The severe acute respiratory syndrome coronavirus 2 (SARS-CoV-2) pandemic has demonstrated the value of pursuing different vaccine strategies. Vaccines based on whole viruses, a widely used vaccine technology, depend on efficient virus production. This study aimed to establish SARS-CoV-2 production in the scalable packed-bed CelCradleTM 500-AP bioreactor. CelCradleTM 500-AP bottles with 0.5 L working volume and 5.5 g BioNOC™ II carriers were seeded with 1.5 × 108 Vero (WHO) cells, approved for vaccine production, in animal component-free medium and infected at a multiplicity of infection of 0.006 at a total cell number of 2.2-2.5 × 109 cells/bottle seven days post cell seeding. Among several tested conditions, two harvests per day and a virus production temperature of 33 °C resulted in the highest virus yield with a peak SARS-CoV-2 infectivity titer of 7.3 log10 50% tissue culture infectious dose (TCID50)/mL at 72 h post-infection.

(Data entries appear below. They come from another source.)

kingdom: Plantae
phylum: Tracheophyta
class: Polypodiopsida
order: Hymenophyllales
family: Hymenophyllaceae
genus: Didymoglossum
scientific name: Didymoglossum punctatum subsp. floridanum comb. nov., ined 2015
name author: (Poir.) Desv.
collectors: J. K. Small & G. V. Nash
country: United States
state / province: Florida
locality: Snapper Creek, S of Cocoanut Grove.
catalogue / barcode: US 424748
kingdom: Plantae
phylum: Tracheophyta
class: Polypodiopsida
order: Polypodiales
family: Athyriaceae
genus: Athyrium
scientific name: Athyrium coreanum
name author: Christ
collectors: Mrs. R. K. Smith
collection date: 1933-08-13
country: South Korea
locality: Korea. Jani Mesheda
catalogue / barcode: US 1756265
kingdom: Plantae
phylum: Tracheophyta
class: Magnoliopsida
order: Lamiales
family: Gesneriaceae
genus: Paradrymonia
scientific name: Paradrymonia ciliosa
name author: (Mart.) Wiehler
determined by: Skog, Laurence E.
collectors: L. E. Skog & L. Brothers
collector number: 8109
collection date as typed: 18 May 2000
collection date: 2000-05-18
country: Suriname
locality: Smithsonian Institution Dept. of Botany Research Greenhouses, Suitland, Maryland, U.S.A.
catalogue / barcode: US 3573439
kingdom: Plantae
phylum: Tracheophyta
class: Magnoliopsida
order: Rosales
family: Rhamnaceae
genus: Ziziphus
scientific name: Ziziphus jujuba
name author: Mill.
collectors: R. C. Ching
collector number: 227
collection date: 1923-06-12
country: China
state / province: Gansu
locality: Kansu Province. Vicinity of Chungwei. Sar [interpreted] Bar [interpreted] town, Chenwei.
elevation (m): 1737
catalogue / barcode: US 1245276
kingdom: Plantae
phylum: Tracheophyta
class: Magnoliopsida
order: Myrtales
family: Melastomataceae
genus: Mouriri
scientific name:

Six harvests had titers of ≥6.5 log10 TCID50/mL, and a total of 10.5 log10 TCID50 were produced in ~5 L. While trypsin was reported to enhance virus spread in cell culture, addition of 0.5% recombinant trypsin after infection did not improve virus yields. Overall, we demonstrated successful animal component-free production of SARS-CoV-2 in well-characterized Vero (WHO) cells in a scalable packed-bed bioreactor.